Se anuncian avances como el dispositivo Élida 360, pensado para reforzar la protección de víctimas con riesgo bajo o medio, y es positivo. Ampliar canales de denuncia sin tener que ir a una comisaría, priorizar llamadas al 911, acompañar con chatbot y servicio telefónico, y atender mejor lo rural y lo digital, es parte de la respuesta.
Pero la violencia contra las mujeres -como la violencia racista y la violencia estatal- no se resuelve sólo con tecnología. Se resuelve con voluntad política, con recursos reales, con capacitación profunda, con perspectiva de género e interseccionalidad en todas las instituciones. Y con un cambio cultural que no se consigue persiguiendo indígenas ni negando memorias históricas.
¿Por qué unir estas luchas? Porque las violencias comparten raíz.
Cuando un Estado o un partido político reacciona con contundencia ante una pintada, pero con tibieza ante la violencia de género, racial o histórica, nos está diciendo algo sobre sus prioridades.
Cuando se niega el genocidio indígena pero se homenajea al responsable, se está construyendo un relato nacional que excluye a parte de su población.
Cuando mujeres, afros, indígenas, niñas, niños y adolescentes son los cuerpos donde se ensaya la fragilidad democrática, no estamos ante problemas “sectoriales”: estamos ante un problema de Estado.
La democracia también se mide por a quién se criminaliza y a quién se escucha.
Es imprescindible defender el derecho a la protesta, a la memoria, a la identidad y a la expresión crítica. La Policía, la Fiscalía y el sistema político deben ser extremadamente cuidadosos en no reproducir viejas prácticas de persecución bajo nuevas etiquetas.
Porque si algo ha demostrado la historia es que la criminalización de las minorías nunca empieza por hechos graves: empieza por actos simbólicos. Y cuando se naturaliza, ya es tarde.

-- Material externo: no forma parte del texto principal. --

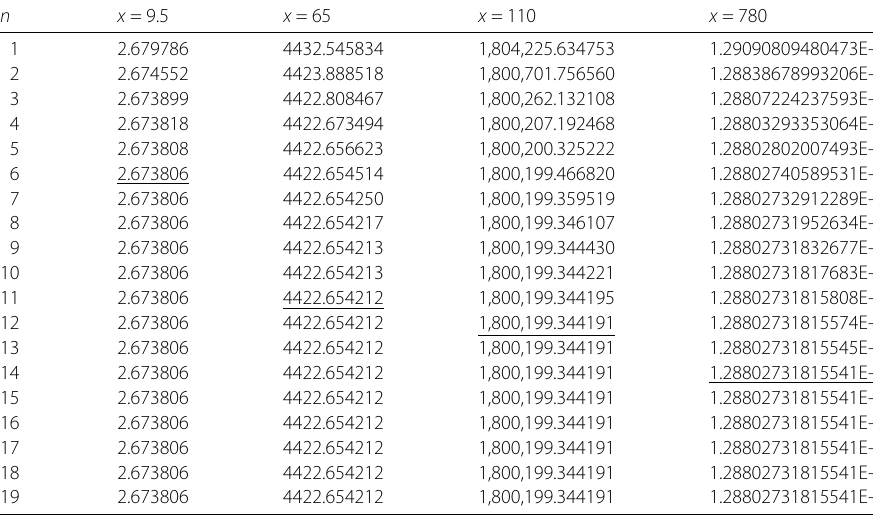
Table 1 Some numerical results for calculation of Γ q ( x ) with q = 1 x = 9.5,65,110,780 in Algorithm 2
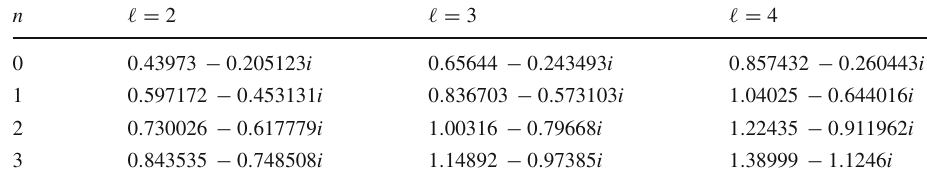
potential peak has been indicated by r 0 .The behavior of the potentials are the same up to 5.54% of difference. The unit of length along the axes is M , and the gravitational perturbations have been taken into account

Un país que se precie de democrático debe proteger a quienes alzan la voz, no a quienes buscan silenciarlas.
Uruguay tiene hoy la oportunidad de elegir: o avanza hacia un país que reconoce sus pluralidades, o retrocede hacia una democracia de papel que celebra aniversarios pero se incomoda cuando le recuerdan sus heridas.
El Frente de Género Violeta Setelich que este año homenajea a Don Pepe Mujica en su caminar por los derechos humanos de la población más debilitada, sostiene que no hay lucha aislada.
La defensa de las mujeres frente a la violencia, la defensa de los pueblos indígenas frente al negacionismo y la criminalización, la defensa de las infancias y adolescencias frente a las desigualdades estructurales, y la defensa de la población afro frente al racismo institucional son una misma causa: la defensa del derecho a existir con dignidad.
Porque un país que aún persigue a sus charrúas, desoye a sus mujeres y precariza a sus niñas y adolescentes es un país que aún no comprendió que la democracia es mucho más que votar: es garantizar igualdad, memoria, justicia y protección efectiva para todas las personas.